[quote="ltwin, post:8, topic:280925"]
I'm Pentecostal, but Batman 1973 did a pretty good job of explaining it. I've never went to a priest or pastor and confessed my sins to him and asked him to give me words of absolution. The way I see it, no man has that authority (unless I had wronged him personally and then yes it would be right for me to then go to him and ask forgiveness). However, there is only one mediator--Jesus. I go to the Father, in Jesus' name, and confess and ask forgiveness for my sins.
I can't think of anything that Christ said that was just an empty statement. In fact, everything that he said was said for a reason.
"'Peace be with you. As the Father sent me, so I send you." And when he had said this, he breathed on them and said to them, 'Receive the Holy Spirit. Whose sins you forgive are forgiven them, and whose sins you retain are retained." (Jn. 20:21-23)

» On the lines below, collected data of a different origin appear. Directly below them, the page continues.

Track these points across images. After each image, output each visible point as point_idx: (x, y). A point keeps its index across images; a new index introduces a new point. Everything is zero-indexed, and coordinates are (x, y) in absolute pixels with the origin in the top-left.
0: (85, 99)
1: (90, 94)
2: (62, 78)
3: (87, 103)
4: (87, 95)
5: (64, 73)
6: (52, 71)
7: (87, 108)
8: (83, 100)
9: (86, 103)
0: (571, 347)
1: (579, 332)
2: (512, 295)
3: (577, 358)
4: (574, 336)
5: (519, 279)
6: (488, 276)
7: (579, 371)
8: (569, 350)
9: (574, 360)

Now why in the world would Jesus have said such a thing? Did he not mean what he said? Notice the preface to his statement, just before he "breathed" on them:
"As the Father sent me, so I send you."
Now you are correct in saying that "no man has that authority". We are not speaking of man's authority, but rather Christ's authority. Christ gave his own authoirty to the Apostles (and their successors) to forgive sins (or not). He sent them, just as he had been sent by the Father. He did this in his wisdom, knowing that, as humans, we are in need of that personal assurance of his mercy. There is certainly nothing wrong with feeling sorrow for having offended God and telling him so in direct prayer. But Christ himself gave this incredible power to forgive sins to his Church, through its ordained ministers, for a reason. Why do you suppose that he did that?.

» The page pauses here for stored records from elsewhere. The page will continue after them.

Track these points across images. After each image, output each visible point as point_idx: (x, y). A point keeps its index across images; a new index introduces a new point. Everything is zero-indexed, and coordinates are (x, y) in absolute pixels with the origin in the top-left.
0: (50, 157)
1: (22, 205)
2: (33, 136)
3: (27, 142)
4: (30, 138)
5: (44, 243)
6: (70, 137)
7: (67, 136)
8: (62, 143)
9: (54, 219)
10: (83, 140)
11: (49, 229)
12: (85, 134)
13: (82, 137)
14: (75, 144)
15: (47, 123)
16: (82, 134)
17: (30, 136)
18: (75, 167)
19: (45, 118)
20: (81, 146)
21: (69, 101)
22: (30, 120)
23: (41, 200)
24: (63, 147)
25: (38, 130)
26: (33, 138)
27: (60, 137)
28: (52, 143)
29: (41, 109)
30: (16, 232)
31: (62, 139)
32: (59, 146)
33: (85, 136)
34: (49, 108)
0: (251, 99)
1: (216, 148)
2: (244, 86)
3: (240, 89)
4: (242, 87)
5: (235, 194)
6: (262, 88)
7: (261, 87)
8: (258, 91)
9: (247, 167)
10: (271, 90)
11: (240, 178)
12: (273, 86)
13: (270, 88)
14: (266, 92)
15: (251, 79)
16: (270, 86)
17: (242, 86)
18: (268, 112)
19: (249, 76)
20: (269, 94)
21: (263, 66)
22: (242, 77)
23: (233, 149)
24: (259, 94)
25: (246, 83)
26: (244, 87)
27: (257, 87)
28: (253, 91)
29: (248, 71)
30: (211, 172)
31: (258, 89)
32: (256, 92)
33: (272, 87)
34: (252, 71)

So, one can choose to believe what one chooses to believe, but that really has nothing to do with reality. One may believe that they can walk on air, but when they take that step off a ten story building, the reality of gravity will still exist. Christ really gave this authority and it was not an empty statement but rather the authority to do what he did; to act in his place. There are no experiences that I know of that can match hearing the words "I absolve you of your sins in the name of the Father and the Son and the Holy Spirit." God gave us his mercy and requires that his Church extend this mercy to all who seek it.